» **GIVEN PASSAGE**:
*** Block opens ***

More specifically proposals under this topic should include all of the following activities:
- improve and develop innovative methods, including by utilising sensors (e.g. biosensors, remote sensors), for assessing and characterising groundwater ecosystems and their sensitivity, and identifying the presence and functions of different taxonomic groups and organisms;
- establish harmonised, validated, and ultimately standardised, methods and generate reliable experimental data on acute and chronic effects for assessing ecotoxicity of pollutants as regards groundwater ecosystems and in particular sensitive/ vulnerable ecosystems, with the aim to prioritize substances and deriving groundwater standards to protect them;
- identify a suite of biological and physico-chemical quality elements in view of a possible future assessment and classification of groundwater ecological status for inclusion in EU water legislation. This should include developing criteria and targets related to the temporary or long-term impacts on groundwater ecosystems.
Where relevant, activities should build and expand on the results of past and ongoing EU-funded projects and initiatives, for example projects funded by the co-funded partnership “Water4All”, with focus on groundwaters, to share experiences, reach synergies and avoid duplication.
Proposals are encouraged to combine inter-disciplinary expertise and integrate perspectives from different governance levels.
Concrete efforts should be made to ensure that the data produced in the context of the funded project is FAIR (Findable, Accessible, Interoperable and Re-usable), exploring workflows that can provide “FAIR-by-design” data, i.e., data that is FAIR from its generation. Possibilities offered by the European Open Science Cloud (EOSC) and by relevant European research infrastructures including the Catalogue of Life (COL), DiSSCo, LifeWatch ERIC, eLTER and MIRRI-ERIC (and any other relevant research infrastructure prioritised by the European Strategy Forum on Research Infrastructures (ESFRI)[5]) to store and give access to research data could be considered where relevant.

*** Block closes ***

(Stored items)
*** Block opens ***

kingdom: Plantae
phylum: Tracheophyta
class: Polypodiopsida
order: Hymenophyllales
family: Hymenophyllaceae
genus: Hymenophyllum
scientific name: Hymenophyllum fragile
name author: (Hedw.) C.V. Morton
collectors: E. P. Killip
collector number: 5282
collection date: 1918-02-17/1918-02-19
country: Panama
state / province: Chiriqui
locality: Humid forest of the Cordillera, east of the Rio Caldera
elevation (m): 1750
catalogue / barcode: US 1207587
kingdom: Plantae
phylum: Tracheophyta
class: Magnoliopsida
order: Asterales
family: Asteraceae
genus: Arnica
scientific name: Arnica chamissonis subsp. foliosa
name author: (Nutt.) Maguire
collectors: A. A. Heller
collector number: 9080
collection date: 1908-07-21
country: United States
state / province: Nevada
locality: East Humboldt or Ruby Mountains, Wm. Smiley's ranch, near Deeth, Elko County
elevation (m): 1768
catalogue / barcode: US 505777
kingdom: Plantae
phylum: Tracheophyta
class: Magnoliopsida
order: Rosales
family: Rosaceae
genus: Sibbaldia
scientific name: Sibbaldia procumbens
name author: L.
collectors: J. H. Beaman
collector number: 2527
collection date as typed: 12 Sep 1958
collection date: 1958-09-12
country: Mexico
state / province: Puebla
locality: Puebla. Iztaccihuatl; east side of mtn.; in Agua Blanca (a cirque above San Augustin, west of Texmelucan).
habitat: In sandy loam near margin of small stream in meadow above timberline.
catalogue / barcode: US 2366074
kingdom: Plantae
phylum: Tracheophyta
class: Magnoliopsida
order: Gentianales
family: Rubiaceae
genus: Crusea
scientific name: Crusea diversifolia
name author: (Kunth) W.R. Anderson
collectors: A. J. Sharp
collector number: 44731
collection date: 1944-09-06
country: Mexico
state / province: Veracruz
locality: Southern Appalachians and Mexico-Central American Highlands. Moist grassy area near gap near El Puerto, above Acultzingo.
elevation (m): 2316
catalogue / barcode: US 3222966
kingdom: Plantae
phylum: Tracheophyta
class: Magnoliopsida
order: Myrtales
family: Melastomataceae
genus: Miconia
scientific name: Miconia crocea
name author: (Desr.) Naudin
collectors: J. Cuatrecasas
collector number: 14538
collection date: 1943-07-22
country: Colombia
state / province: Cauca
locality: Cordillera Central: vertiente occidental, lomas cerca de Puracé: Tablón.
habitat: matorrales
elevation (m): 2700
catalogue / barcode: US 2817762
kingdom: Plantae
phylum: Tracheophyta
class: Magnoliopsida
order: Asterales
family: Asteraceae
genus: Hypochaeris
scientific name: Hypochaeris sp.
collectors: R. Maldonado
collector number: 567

*** Block closes ***

» **STUDY QUESTIONS**:
**A.** Summarize the groundwater funding topic in two sentences.
**B.** From the groundwater funding topic, print the part that opens with the words containing "Concrete efforts should" and closes with "considered where relevant.".
**C.** Carry on the groundwater funding topic from where it stops.

» **ANSWERS GIVEN**:
**A.** Proposals must develop methods, including sensor-based ones, for assessing groundwater ecosystems, establish harmonised methods and ecotoxicity data to prioritize pollutants and derive groundwater standards, and identify quality elements for a possible future classification of groundwater ecological status in EU water legislation. They should build on past and ongoing EU-funded projects such as those of "Water4All" where relevant, are encouraged to combine inter-disciplinary expertise and governance perspectives, and should ensure their data is FAIR, possibly using the European Open Science Cloud and relevant European research infrastructures.

**B.**
Concrete efforts should be made to ensure that the data produced in the context of the funded project is FAIR (Findable, Accessible, Interoperable and Re-usable), exploring workflows that can provide “FAIR-by-design” data, i.e., data that is FAIR from its generation. Possibilities offered by the European Open Science Cloud (EOSC) and by relevant European research infrastructures including the Catalogue of Life (COL), DiSSCo, LifeWatch ERIC, eLTER and MIRRI-ERIC (and any other relevant research infrastructure prioritised by the European Strategy Forum on Research Infrastructures (ESFRI)[5]) to store and give access to research data could be considered where relevant.

**C.**
Proposals should foresee appropriate resources to ensure close cooperation with the EC Knowledge Centre for Biodiversity (KCBD) and its Science Service. The research actions are expected to yield valuable new insights and data, supporting and informing future assessments by IPBES.
The JRC can provide estimates of groundwater recharge and contribution of groundwater to streamflow, based on continental scale hydrological modelling, and consider testing the methods developed in the project, for the purposes of continental scale assessment of groundwater-dependent ecosystems.
International cooperation with Mediterranean countries is encouraged.
[1] Groundwater ecosystems, in a broad sense, encompass systems formed by organisms inhabiting water-filled spaces in the subsurface, including sediments and rocks, the hyporheic zone beneath rivers, the interfaces at springs and lakes, and the zone from the groundwater table surface down to the deepest habitable conditions, such as cave waters. These ecosystems are open systems that maintain direct connections with other aquatic and terrestrial ecosystems.
[2] https://www.eea.europa.eu/en/analysis/publications/europes-state-of-water-2024
[3] https://environment.ec.europa.eu/publications/proposal-amending-water-d…
[4] See for example EMA (European Medicines Agency, 2018). Guideline on assessing the environmental and human health risks of veterinary medicinal products in groundwater (EMA/CVMP/ERA/103555/2015,London).